Problem details: In the material below, pictures must be dropped. Repeat exactly, and only, the lines from the line with "[140,71,184,84] Phyton ->" to the line with "(533, 159) none -> (156, 245) //", both ends included.

#### Exercise data

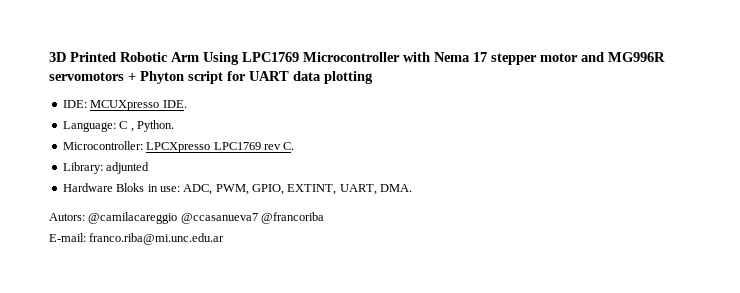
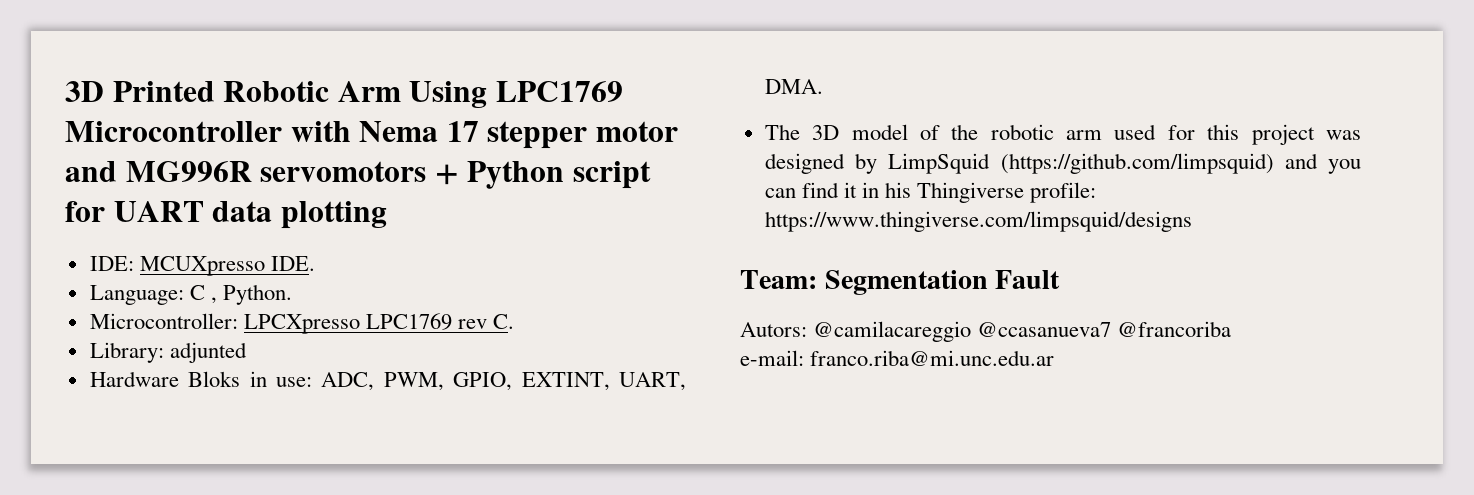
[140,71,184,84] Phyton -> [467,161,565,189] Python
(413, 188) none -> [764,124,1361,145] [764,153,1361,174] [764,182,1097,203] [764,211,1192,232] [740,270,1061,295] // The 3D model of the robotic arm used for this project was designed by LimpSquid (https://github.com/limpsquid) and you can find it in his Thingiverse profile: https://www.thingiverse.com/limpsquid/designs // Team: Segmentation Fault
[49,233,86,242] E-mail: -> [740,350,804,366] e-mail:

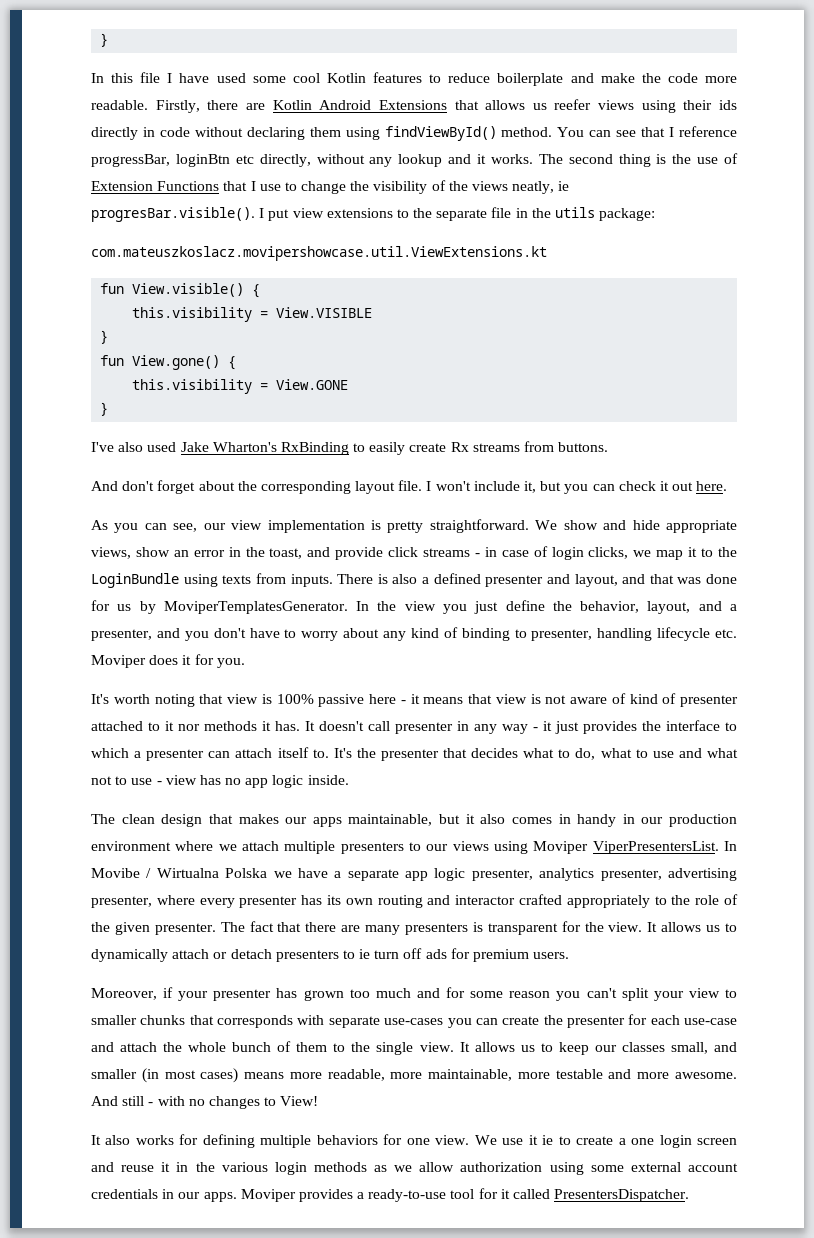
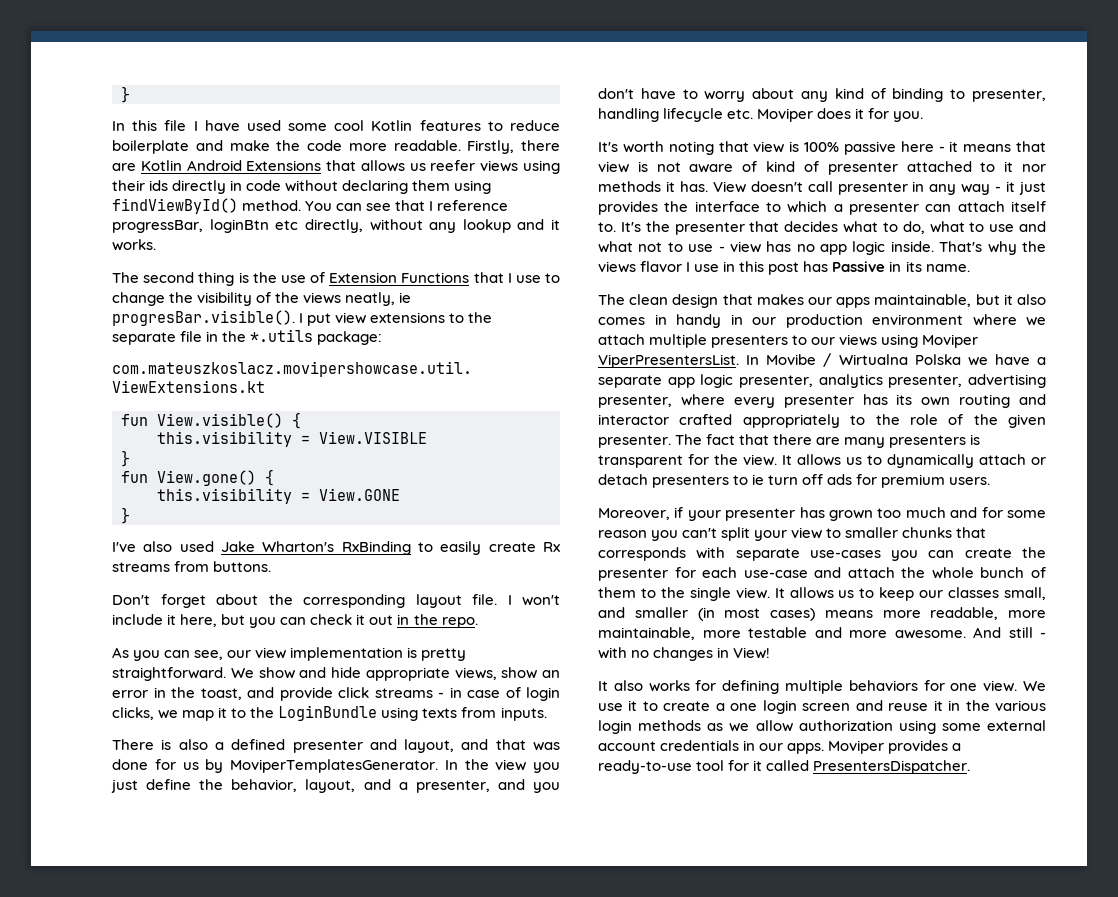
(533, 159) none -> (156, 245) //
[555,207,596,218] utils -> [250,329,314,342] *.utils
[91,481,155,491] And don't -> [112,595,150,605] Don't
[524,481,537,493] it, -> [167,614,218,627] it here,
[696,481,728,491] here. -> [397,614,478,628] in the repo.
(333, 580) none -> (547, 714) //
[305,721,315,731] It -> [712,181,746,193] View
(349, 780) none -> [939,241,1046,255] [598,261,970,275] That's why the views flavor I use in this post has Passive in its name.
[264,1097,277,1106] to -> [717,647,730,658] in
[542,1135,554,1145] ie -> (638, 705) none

########
#### Exercise data

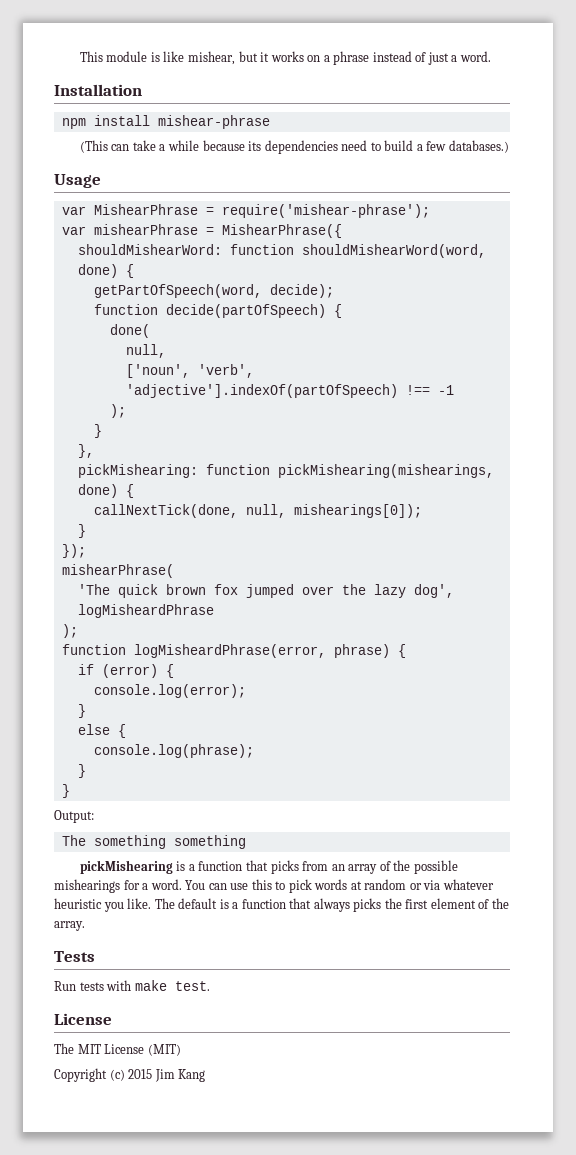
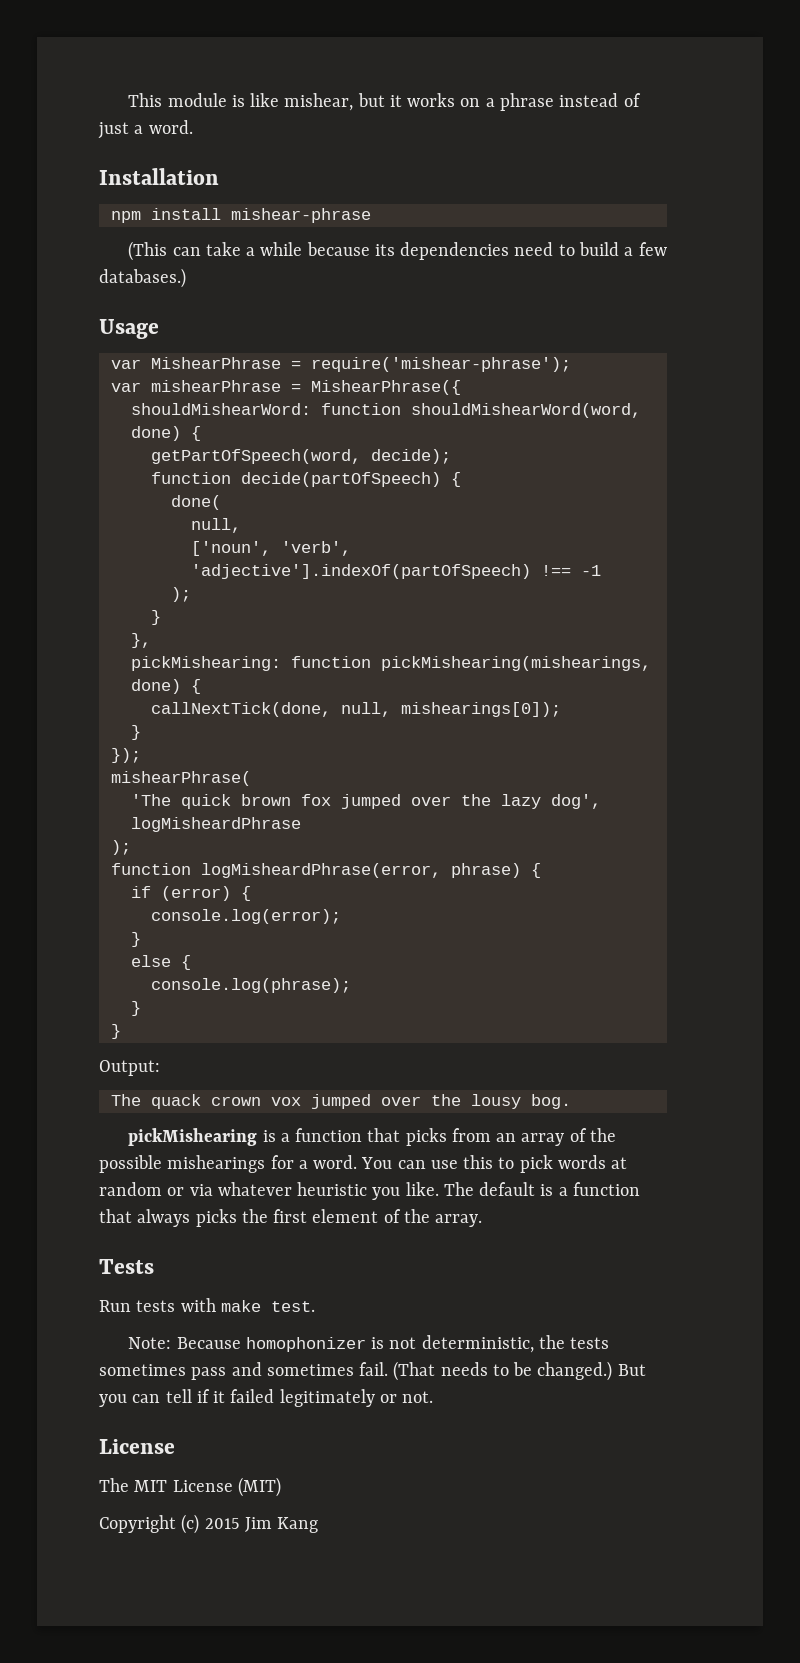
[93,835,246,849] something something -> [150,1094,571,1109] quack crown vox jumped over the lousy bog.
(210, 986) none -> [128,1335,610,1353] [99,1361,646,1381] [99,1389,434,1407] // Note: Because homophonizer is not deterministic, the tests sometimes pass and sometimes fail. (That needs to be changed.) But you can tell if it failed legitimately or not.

########

Response:
[140,71,184,84] Phyton -> [467,161,565,189] Python
(413, 188) none -> [764,124,1361,145] [764,153,1361,174] [764,182,1097,203] [764,211,1192,232] [740,270,1061,295] // The 3D model of the robotic arm used for this project was designed by LimpSquid (https://github.com/limpsquid) and you can find it in his Thingiverse profile: https://www.thingiverse.com/limpsquid/designs // Team: Segmentation Fault
[49,233,86,242] E-mail: -> [740,350,804,366] e-mail:

(533, 159) none -> (156, 245) //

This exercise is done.